I think it’s also probably an issue that most of these films are about various legally-dubious capers, with a little light car racing on the side, whereas in Tokyo Drift the situation is reversed – Han is up to some dodgy deals, but the focus is firmly on going round corners quickly at funny angles. The non-vehicular action quotient is lower here than in any of the other films in the series, which somehow makes the whole thing a bit more of a niche movie – you either have to be really into car racing, or alternatively absurdly misrepresented Japanese pop culture, to find this very engaging stuff. (Although I suppose cultural historians may find the way the film makes a big deal out of people having cameras on their phones interesting, as this clearly still had novelty value back in 2006.)
In short, it’s an eminently dismissible entry in the series, or would be if recent instalments hadn’t tried so heroically to retcon a little significance into it. If you’ve seen the later films in which he appears, Sung Kang’s performance here seems loaded with a kind of soulfulness and significance that probably just wasn’t there at the time the film came out: in any case, as the main link to the rest of the series, he does a sterling job. There is also the pleasure of imagining a surly-looking Jason Statham lurking just out of frame for much of the film, as we must now imagine is the case. It really does tie in with the other movies remarkably well: one has to wonder just how far in advance, and in how much detail, they plan ahead.

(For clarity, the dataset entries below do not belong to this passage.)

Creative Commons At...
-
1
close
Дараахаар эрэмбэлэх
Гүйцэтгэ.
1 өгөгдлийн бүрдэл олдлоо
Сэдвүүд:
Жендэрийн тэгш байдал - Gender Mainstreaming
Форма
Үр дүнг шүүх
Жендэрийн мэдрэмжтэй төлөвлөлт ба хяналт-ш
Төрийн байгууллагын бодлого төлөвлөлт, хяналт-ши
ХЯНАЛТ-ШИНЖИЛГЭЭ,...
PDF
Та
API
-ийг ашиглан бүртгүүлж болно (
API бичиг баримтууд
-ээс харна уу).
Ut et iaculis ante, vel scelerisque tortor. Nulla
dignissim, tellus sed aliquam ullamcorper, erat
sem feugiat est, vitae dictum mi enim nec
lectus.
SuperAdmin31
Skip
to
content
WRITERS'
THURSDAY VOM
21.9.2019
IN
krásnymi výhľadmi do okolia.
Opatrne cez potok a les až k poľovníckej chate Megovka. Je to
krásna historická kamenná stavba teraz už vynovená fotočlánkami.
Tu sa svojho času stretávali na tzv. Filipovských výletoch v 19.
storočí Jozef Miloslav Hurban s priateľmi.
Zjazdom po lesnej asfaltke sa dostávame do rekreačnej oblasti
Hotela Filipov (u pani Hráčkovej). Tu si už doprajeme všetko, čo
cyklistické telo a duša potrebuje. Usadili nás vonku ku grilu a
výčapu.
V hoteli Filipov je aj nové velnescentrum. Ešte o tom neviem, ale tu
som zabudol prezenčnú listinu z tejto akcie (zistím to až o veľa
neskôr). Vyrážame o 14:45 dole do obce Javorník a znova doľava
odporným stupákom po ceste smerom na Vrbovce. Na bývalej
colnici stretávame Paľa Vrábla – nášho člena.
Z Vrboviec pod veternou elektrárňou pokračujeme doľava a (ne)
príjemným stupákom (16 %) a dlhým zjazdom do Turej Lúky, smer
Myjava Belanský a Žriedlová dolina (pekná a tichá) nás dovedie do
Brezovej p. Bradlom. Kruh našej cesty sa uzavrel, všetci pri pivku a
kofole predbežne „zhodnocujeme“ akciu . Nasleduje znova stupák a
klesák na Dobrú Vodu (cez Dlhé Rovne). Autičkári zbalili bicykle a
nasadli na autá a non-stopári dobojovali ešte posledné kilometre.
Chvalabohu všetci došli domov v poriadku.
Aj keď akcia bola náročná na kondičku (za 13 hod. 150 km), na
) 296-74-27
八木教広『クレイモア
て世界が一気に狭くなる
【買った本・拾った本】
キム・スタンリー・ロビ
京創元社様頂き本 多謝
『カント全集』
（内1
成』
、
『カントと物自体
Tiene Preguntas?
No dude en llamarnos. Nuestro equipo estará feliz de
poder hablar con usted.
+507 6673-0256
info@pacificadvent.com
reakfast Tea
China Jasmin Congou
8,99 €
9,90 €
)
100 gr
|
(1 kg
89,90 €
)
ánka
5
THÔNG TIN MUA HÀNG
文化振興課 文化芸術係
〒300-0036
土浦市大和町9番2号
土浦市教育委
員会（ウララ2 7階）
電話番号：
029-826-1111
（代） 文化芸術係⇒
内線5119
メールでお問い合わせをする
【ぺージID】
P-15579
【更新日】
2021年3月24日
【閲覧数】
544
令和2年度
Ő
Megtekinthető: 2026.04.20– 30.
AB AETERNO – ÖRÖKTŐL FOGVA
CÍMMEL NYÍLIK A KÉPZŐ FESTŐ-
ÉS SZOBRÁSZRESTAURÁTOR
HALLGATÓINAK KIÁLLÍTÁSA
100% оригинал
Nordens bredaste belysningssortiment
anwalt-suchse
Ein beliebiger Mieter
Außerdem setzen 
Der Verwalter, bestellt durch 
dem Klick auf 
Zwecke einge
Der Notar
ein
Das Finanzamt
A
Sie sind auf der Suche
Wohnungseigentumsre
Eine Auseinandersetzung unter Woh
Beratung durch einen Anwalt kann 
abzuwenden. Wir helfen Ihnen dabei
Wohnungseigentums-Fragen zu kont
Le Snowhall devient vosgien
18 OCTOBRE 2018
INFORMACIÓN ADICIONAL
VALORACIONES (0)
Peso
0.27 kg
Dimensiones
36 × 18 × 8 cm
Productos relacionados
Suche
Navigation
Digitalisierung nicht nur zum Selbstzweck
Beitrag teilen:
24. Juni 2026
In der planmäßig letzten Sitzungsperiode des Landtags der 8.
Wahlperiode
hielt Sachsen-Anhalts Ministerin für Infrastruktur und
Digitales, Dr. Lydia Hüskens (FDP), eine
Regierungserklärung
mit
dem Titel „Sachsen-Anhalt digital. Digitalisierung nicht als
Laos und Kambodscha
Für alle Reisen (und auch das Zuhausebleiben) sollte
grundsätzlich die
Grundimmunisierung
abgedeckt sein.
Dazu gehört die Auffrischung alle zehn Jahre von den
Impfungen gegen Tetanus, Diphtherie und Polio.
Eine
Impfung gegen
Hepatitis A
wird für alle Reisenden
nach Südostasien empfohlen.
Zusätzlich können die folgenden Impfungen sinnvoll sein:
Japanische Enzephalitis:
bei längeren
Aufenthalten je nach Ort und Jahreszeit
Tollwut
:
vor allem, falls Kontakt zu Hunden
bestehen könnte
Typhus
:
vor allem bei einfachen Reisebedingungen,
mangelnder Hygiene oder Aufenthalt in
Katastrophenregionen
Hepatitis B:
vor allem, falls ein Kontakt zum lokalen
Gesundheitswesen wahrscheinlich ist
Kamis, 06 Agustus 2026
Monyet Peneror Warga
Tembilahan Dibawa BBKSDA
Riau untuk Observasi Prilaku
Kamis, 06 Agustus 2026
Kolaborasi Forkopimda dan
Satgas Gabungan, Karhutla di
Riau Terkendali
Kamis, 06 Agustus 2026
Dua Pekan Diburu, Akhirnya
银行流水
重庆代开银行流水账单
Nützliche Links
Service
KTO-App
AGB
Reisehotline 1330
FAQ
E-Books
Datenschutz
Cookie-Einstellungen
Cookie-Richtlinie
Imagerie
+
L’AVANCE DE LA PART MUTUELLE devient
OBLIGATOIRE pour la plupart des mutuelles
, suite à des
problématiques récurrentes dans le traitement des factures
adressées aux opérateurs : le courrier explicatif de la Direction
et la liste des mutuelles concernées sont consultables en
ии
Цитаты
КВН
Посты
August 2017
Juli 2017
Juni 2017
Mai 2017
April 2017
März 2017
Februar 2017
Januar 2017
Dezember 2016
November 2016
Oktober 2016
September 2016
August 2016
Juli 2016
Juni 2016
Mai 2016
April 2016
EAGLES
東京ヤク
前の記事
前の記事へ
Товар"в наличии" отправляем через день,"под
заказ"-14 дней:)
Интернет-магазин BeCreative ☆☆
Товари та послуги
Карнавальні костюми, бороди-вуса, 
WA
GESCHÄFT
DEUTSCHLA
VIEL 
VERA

Having said that, I suspect they’re just very good at improvising and stitching bits together, because if in 2006 they were planning to make a series of very good films some years down the line, one has to wonder why they didn’t make a better one at the time. Tokyo Adrift would probably be a better subtitle for this one – most of the elements that make this series fun are present and correct here, but it’s even dumber than usual and you really do miss the regular characters. The film is kind of flopping about trying to find a reason to exist and not quite managing it – if the next four films hadn’t gone on to be such massive hits, I doubt anyone would spare it very much thought at all.
I admit that the FF series is a guilty pleasure for me…. but I prefer to imagine that this one and the one set in Miami simply didn’t happen.
Well, headcanon is a lovely option to have available, although never quite as neat as one might wish for (e.g. have concluded that ‘real’ Doctor Who finished with the 50th anniversary special, problematic though this is in a few ways). Haven’t seen number 2 in an age but I do recall it was fairly poor.